Curry v. State

808 S.W.2d 481 | Tex. Crim. App. | 1991

808 S.W.2d 481 (1991)

Floyd CURRY, Appellant,
v.
The STATE of Texas, Appellee.

No. 1468-89.

Court of Criminal Appeals of Texas, En Banc.

April 10, 1991.
Rehearing Overruled May 15, 1991.

Victor R. Baline, Houston, for appellant.

John B. Holmes, Jr., Dist. Atty. and J. Harvey Hudson, Asst. Dist. Atty., Houston, Robert Huttash, State's Atty., Austin, for the State.

Before the court en banc.

OPINION ON APPELLANT'S PETITION FOR DISCRETIONARY REVIEW

BAIRD, Judge.

Appellant was convicted of possession of a controlled substance. Punishment was assessed at seven years, probated, and a fine of $500.00. Appellant's conviction was affirmed in Curry v. State, 780 S.W.2d 825 (Tex.App.—Houston [14th] 1989). We granted review to determine whether the Court of Appeals misconstrued Tex. Code Crim.Proc.Ann. art. 38.23(b). See Tex.R. App.Proc.Rule 200(c)(4).

The facts of this case are adequately set forth in the opinion of the Court of Appeals:

On April 28, 1988, Houston Police Department Vice Officer, G.D. Todd, obtained a search warrant for 2300 Milam. The search warrant concerned itself with illegal bookmaking operations at that location. Officer Todd had conducted surveillance at the location and determined the appellant was present at the 2300 Milam location. Officer Todd confirmed that appellant had two outstanding warrants for traffic violations.... Officer Todd and other officers executed the search warrant on April 28, 1988, at 2300 Milam ... and arrested appellant on the [traffic] warrants.

In a search of appellant's person incident to that arrest, Houston Police Officer, K.D. Templeton, found 5.7 grams of cocaine.... The search warrant for the premises at 2300 Milam contained the name of Scott Flanagan. Floyd Curry was not named in the search warrant but his presence at the Milam location was *482 known to the officers before they made the search on April 28, 1988.

Id., at 825.

Prior to trial, Appellant challenged his arrest and the subsequent search alleging that the traffic warrants were not supported by affidavits stating probable cause. The trial court denied the motion to suppress. Appellant waived a trial by jury and pled "not guilty." After examining the stipulated evidence, the trial court found appellant guilty of possessing the alleged cocaine.

Appellant reurged his challenge to the warrants on direct appeal. The Court of Appeals held that while the affidavits "may not have demonstrated the existence of probable cause," Id. at 826 [Emphasis added.] the arrest and search of appellant was lawful because the arresting officer acted in good faith in executing the traffic warrants. To support its holding, the Court of Appeals relied on Tex.Code Crim. Proc.Ann. art. 38.23(b), which provides:

"It is an exception to the provisions of Subsection (a) of this Article that the evidence was obtained by a law enforcement officer acting in objective and good faith reliance upon a warrant issued by a neutral magistrate based on probable cause." [Emphasis added.]

The plain wording of Art. 38.23(b) requires an initial determination of probable cause.

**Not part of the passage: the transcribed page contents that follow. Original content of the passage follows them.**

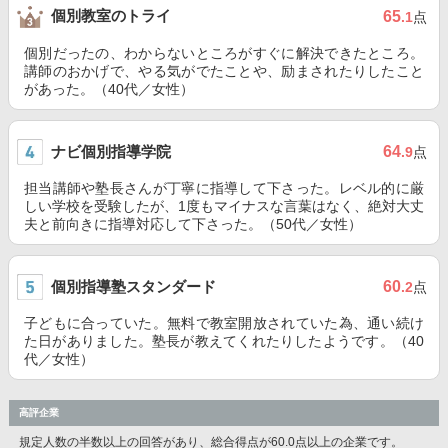
個別教室のトライ
65
.1
点
個別だったの、わからないところがすぐに解決できたところ。
講師のおかげで、やる気がでたことや、励まされたりしたこと
があった。（40代／女性）
ナビ個別指導学院
64
.9
点
担当講師や塾長さんが丁寧に指導して下さった。レベル的に厳
しい学校を受験したが、1度もマイナスな言葉はなく、絶対大丈
夫と前向きに指導対応して下さった。（50代／女性）
個別指導塾スタンダード
60
.2
点
子どもに合っていた。無料で教室開放されていた為、通い続け
た日がありました。塾長が教えてくれたりしたようです。（40
代／女性）
高評企業
規定人数の半数以上の回答があり、総合得点が60.0点以上の企業です。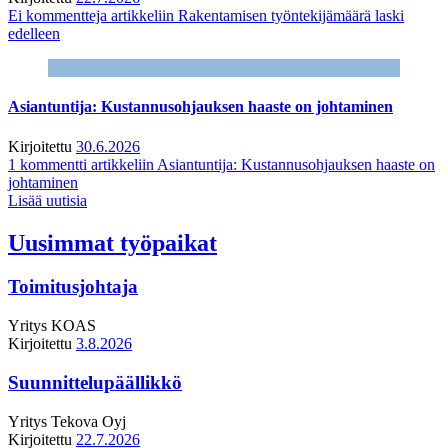
Ei kommentteja
artikkeliin Rakentamisen työntekijämäärä laski
edelleen
Asiantuntija: Kustannusohjauksen haaste on johtaminen
Kirjoitettu
30.6.2026
1 kommentti
artikkeliin Asiantuntija: Kustannusohjauksen haaste on
johtaminen
Lisää uutisia
Uusimmat työpaikat
Toimitusjohtaja
Yritys
KOAS
Kirjoitettu
3.8.2026
Suunnittelupäällikkö
Yritys
Tekova Oyj
Kirjoitettu
22.7.2026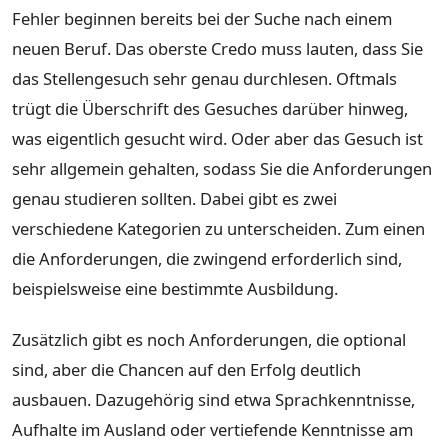
Fehler beginnen bereits bei der Suche nach einem
neuen Beruf. Das oberste Credo muss lauten, dass Sie
das Stellengesuch sehr genau durchlesen. Oftmals
trügt die Überschrift des Gesuches darüber hinweg,
was eigentlich gesucht wird. Oder aber das Gesuch ist
sehr allgemein gehalten, sodass Sie die Anforderungen
genau studieren sollten. Dabei gibt es zwei
verschiedene Kategorien zu unterscheiden. Zum einen
die Anforderungen, die zwingend erforderlich sind,
beispielsweise eine bestimmte Ausbildung.
Zusätzlich gibt es noch Anforderungen, die optional
sind, aber die Chancen auf den Erfolg deutlich
ausbauen. Dazugehörig sind etwa Sprachkenntnisse,
Aufhalte im Ausland oder vertiefende Kenntnisse am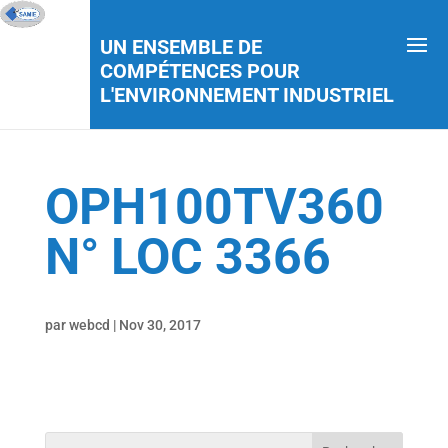
UN ENSEMBLE DE
COMPÉTENCES POUR
L'ENVIRONNEMENT INDUSTRIEL
OPH100TV360
N° LOC 3366
par
webcd
|
Nov 30, 2017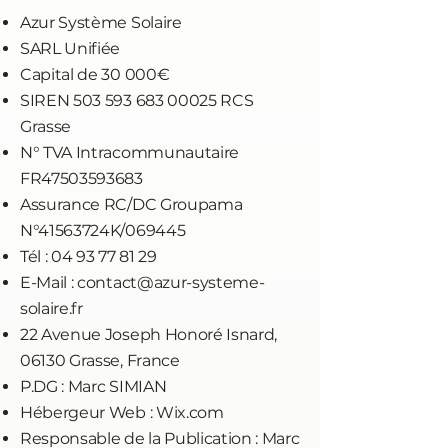
Azur Système Solaire
SARL Unifiée
Capital de 30 000€
SIREN
503 593 683 00025
RCS
Grasse
N° TVA Intracommunautaire
FR47503593683
Assurance RC/DC Groupama
N°41563724K/069445
Tél :
04 93 77 81 29
E-Mail :
contact@azur-systeme-
solaire.fr
22 Avenue Joseph Honoré Isnard,
06130 Grasse, France
P.DG : Marc SIMIAN
Hébergeur Web : Wix.com
Responsable de la Publication : Marc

Appellant argues that the Court of Appeals misconstrued Art. 38.23(b) after having found the affidavits underlying the traffic warrants may not have established probable cause.

In Gordon v. State, 801 S.W.2d 899 (Tex.Cr.App., 1990), it was stated:

"... We also note the appeals court was incorrect in finding the statute a codification of United States v. Leon, 468 U.S. 897, 104 S. Ct. 3405, 82 L. Ed. 2d 677 (1984), because Art. 38.23(b) requires a finding of probable cause, while the exception enunciated in Leon appears more flexible in allowing a good faith exception if the officer's belief in probable cause is reasonable. Thus, we must direct our attention to the validity of the warrant and affidavit without recourse to any "good faith" exception to the warrant requirement." Id. at 912-13. [Emphasis added.]

As the Court of Appeals did not have the benefit of our opinion in Gordon at the time it rejected appellant's point of error, this cause should be remanded to the Court of Appeals for reconsideration of appellant's point of error in light of Gordon.[1]

Accordingly, the judgment of the Court of Appeals is vacated and the cause remanded for further proceedings not inconsistent with this opinion.

NOTES

[1] An appellant's rights to representation by counsel upon remand were addressed by this Court in Williams v. State, 790 S.W.2d 336 (Tex. Cr.App.1990).